▼
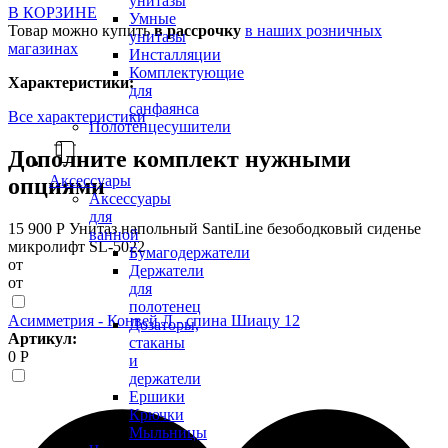
унитазы
В КОРЗИНЕ
Умные
Товар можно купить
в рассрочку
в наших розничных
унитазы
магазинах
Инсталляции
Комплектующие
Характеристики:
для
санфаянса
Все характеристики
Полотенцесушители
Дополните комплект нужными
Аксессуары
опциями
Аксессуары
для
15 900 Р
Унитаз напольный SantiLine безободковый сиденье
ванной
микролифт SL-5022
Бумагодержатели
от
Держатели
от
для
полотенец
Асимметрия - Конвей Л - спина Шиацу 12
Дозаторы,
Артикул:
стаканы
0 Р
и
держатели
Ершики
Крючки
Мыльницы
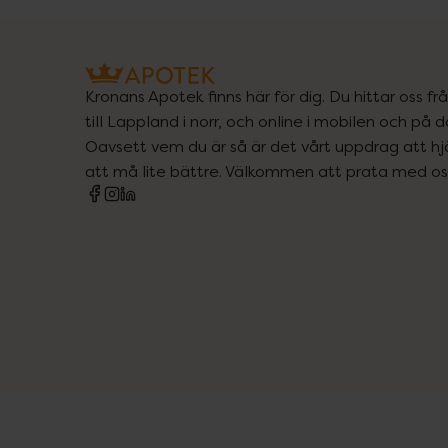
Kronans Apotek finns här för dig. Du hittar oss fr
till Lappland i norr, och online i mobilen och på d
Oavsett vem du är så är det vårt uppdrag att hjä
att må lite bättre. Välkommen att prata med os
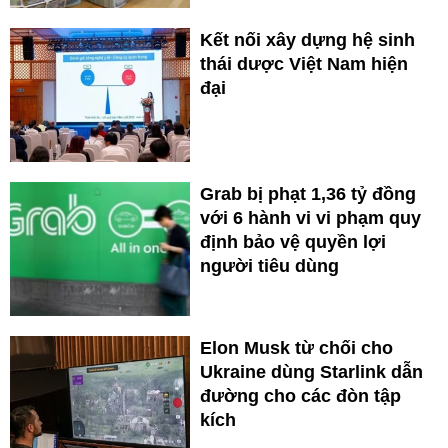
Kết nối xây dựng hệ sinh
thái dược Việt Nam hiện
đại
Grab bị phạt 1,36 tỷ đồng
với 6 hành vi vi phạm quy
định bảo vệ quyền lợi
người tiêu dùng
Elon Musk từ chối cho
Ukraine dùng Starlink dẫn
đường cho các đòn tập
kích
▲
## HOW TO COMPLETE THIS TASK
Omit the pictures, then quote the rest of the material above exactly.

## ANSWER BOX
унитазы
В КОРЗИНЕ
Умные
Товар можно купить
в рассрочку
в наших розничных
унитазы
магазинах
Инсталляции
Комплектующие
Характеристики:
для
санфаянса
Все характеристики
Полотенцесушители
Дополните комплект нужными
Аксессуары
опциями
Аксессуары
для
15 900 Р
Унитаз напольный SantiLine безободковый сиденье
ванной
микролифт SL-5022
Бумагодержатели
от
Держатели
от
для
полотенец
Асимметрия - Конвей Л - спина Шиацу 12
Дозаторы,
Артикул:
стаканы
0 Р
и
держатели
Ершики
Крючки
Мыльницы
Kronans Apotek finns här för dig. Du hittar oss fr
till Lappland i norr, och online i mobilen och på d
Oavsett vem du är så är det vårt uppdrag att hjä
att må lite bättre. Välkommen att prata med os
Kết nối xây dựng hệ sinh
thái dược Việt Nam hiện
đại
Grab bị phạt 1,36 tỷ đồng
với 6 hành vi vi phạm quy
định bảo vệ quyền lợi
người tiêu dùng
Elon Musk từ chối cho
Ukraine dùng Starlink dẫn
đường cho các đòn tập
kích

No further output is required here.